> _JOB A_: Transcribe the passage on taxes for the self-employed below in its entirety.

> _QUOTED TEXT_:
·····
Taking the plunge into self-employment can be a scary decision to make – and that’s before you think about handling your own taxes. This article will show you that it’s much simpler than you might think.
If you are a freelancer or a sole trader, the income tax bands are the same as if you worked for an employer, but you can deduct certain expenses from your earnings. This reduces your profit before your self-employed tax is worked out.
However, if you’re setting up a limited company, you pay corporation tax rates instead. We’ll come to that later.
Not sure how to pay tax if you’re self-employed or what your self-employed tax rates are? Read Telegraph Money’s guide to find out more.
What taxes do self-employed people have to pay?
A freelancer, sole trader or a partnership pays income tax on the profit it makes. Before working out how much tax you must pay, you can deduct certain costs that you’ve incurred during the course of your work – these are called allowable expenses.
You’ll also pay National Insurance contributions (NICs), which help you build up an entitlement to benefits such as your state pension.
If you operate from commercial premises, you may have to pay business rates. When working from home, if only a small portion of your property is used for your work, you do not have to pay business rates.
If you are self-employed and operate through a limited company, then you pay corporation tax on your profits instead of income tax.
·····
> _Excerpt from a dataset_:
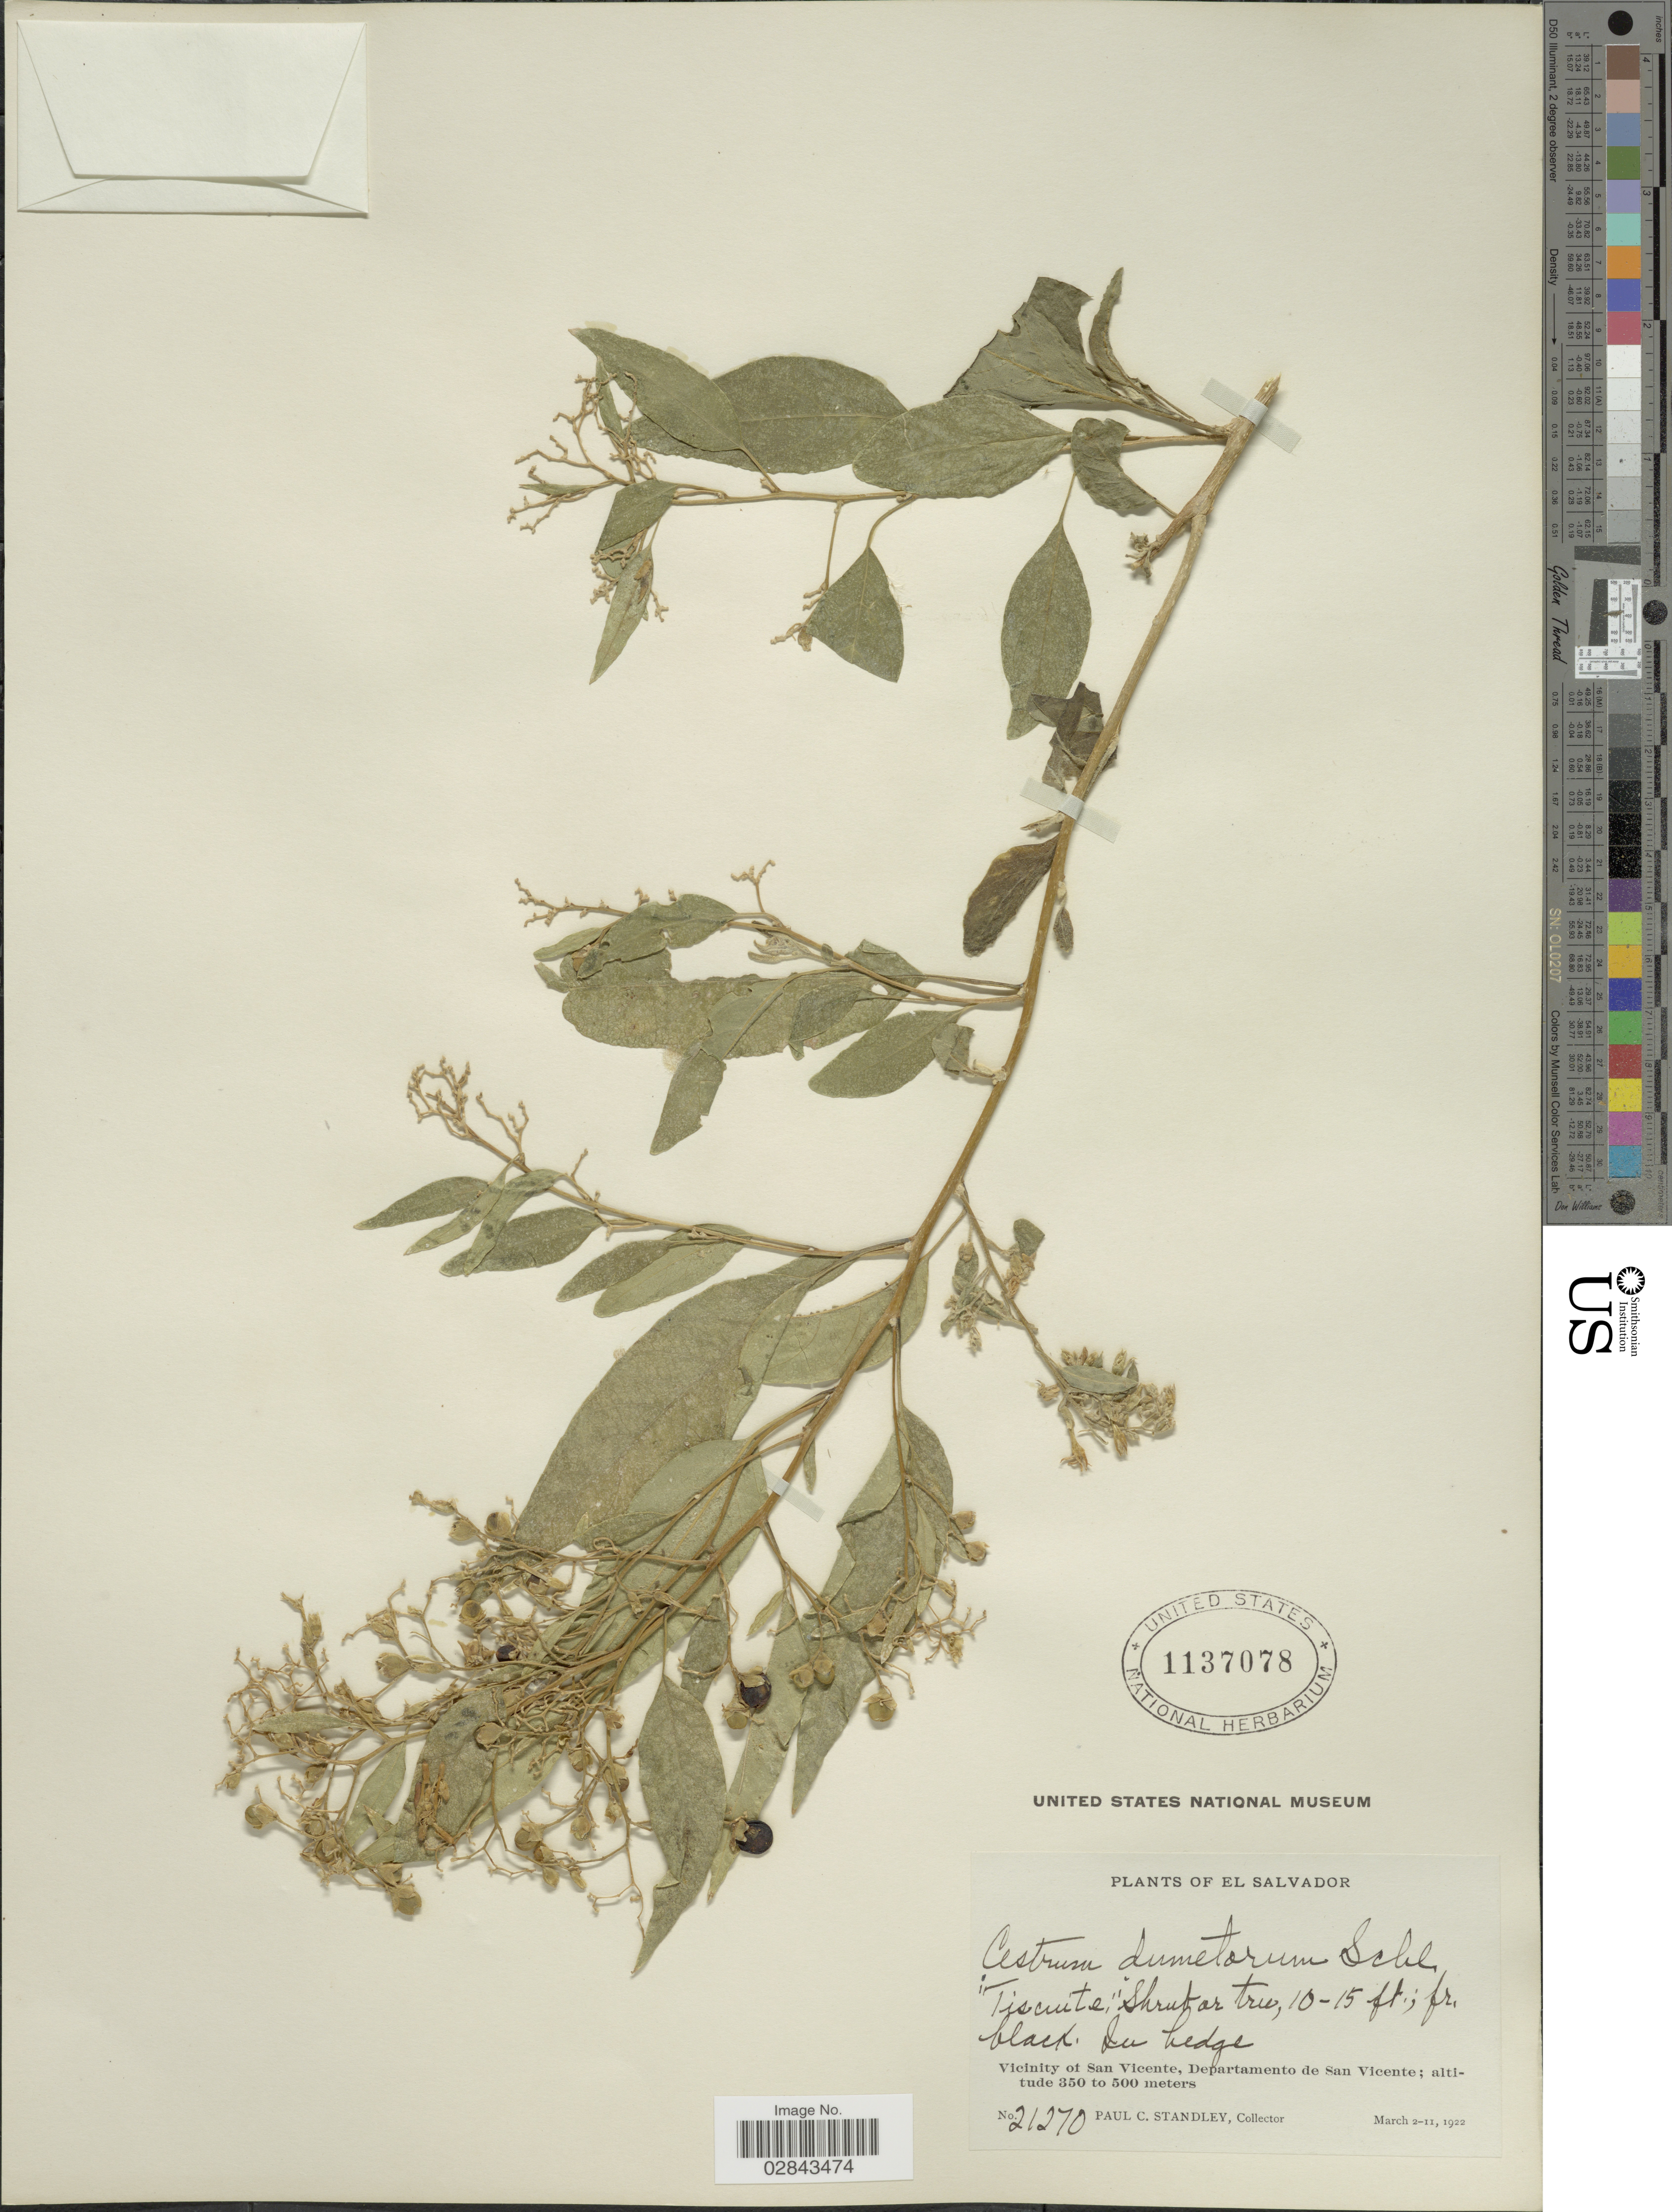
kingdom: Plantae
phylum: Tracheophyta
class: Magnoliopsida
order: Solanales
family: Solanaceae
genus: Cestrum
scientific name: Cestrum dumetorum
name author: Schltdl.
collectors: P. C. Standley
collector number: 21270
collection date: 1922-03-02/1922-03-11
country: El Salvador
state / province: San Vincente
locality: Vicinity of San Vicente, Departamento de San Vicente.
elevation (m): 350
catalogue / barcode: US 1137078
·····
> _JOB B_: Restate word for word the lines of the records above, starting at the line that contains "collectors: P. C. Standley" and ending at the final line of the records.

> _TASK OUTPUT A_:
Taking the plunge into self-employment can be a scary decision to make – and that’s before you think about handling your own taxes. This article will show you that it’s much simpler than you might think.
If you are a freelancer or a sole trader, the income tax bands are the same as if you worked for an employer, but you can deduct certain expenses from your earnings. This reduces your profit before your self-employed tax is worked out.
However, if you’re setting up a limited company, you pay corporation tax rates instead. We’ll come to that later.
Not sure how to pay tax if you’re self-employed or what your self-employed tax rates are? Read Telegraph Money’s guide to find out more.
What taxes do self-employed people have to pay?
A freelancer, sole trader or a partnership pays income tax on the profit it makes. Before working out how much tax you must pay, you can deduct certain costs that you’ve incurred during the course of your work – these are called allowable expenses.
You’ll also pay National Insurance contributions (NICs), which help you build up an entitlement to benefits such as your state pension.
If you operate from commercial premises, you may have to pay business rates. When working from home, if only a small portion of your property is used for your work, you do not have to pay business rates.
If you are self-employed and operate through a limited company, then you pay corporation tax on your profits instead of income tax.

> _TASK OUTPUT B_:
collectors: P. C. Standley
collector number: 21270
collection date: 1922-03-02/1922-03-11
country: El Salvador
state / province: San Vincente
locality: Vicinity of San Vicente, Departamento de San Vicente.
elevation (m): 350
catalogue / barcode: US 1137078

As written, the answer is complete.